Sen. Steve Vick, R-Dalton Gardens, asked sponsor Sen. Todd Lakey, R-Nampa, repeated questions about individual examples of attacks, asking whether each of them could have already been charged as felonies under existing laws. Lakey, an attorney, responded to each, saying some of them could have, and some not; and in one specific example involving an attack on nurses and other workers at Kootenai Medical Center, he said the attacker was charged with misdemeanor battery.
Sen. Curt McKenzie, R-Nampa, said, “If we pass this, it will put more people in prison, and it will be used to use technical violations of this to induce pleas that will put people into prison. Effectively what we’re doing is we’re setting an extremely low standard for a felony. … We’re saying it’s going to be a felony under this category for an unwanted touching.”

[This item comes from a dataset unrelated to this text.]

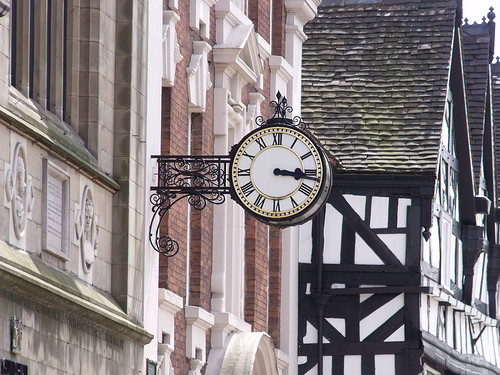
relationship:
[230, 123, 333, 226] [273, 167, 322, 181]
clock has hands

Lakey said, “Senators, the current misdemeanor approach is not working. … It’s aimed at purposely violent individuals and repeat offenders. … It seeks to make violence against health care professionals a higher priority within our community.” He said, “This is a clean bill, it responds to a real need, and it helps decrease violence against those who serve and are victimized because of that service.” The bill now moves to a House committee.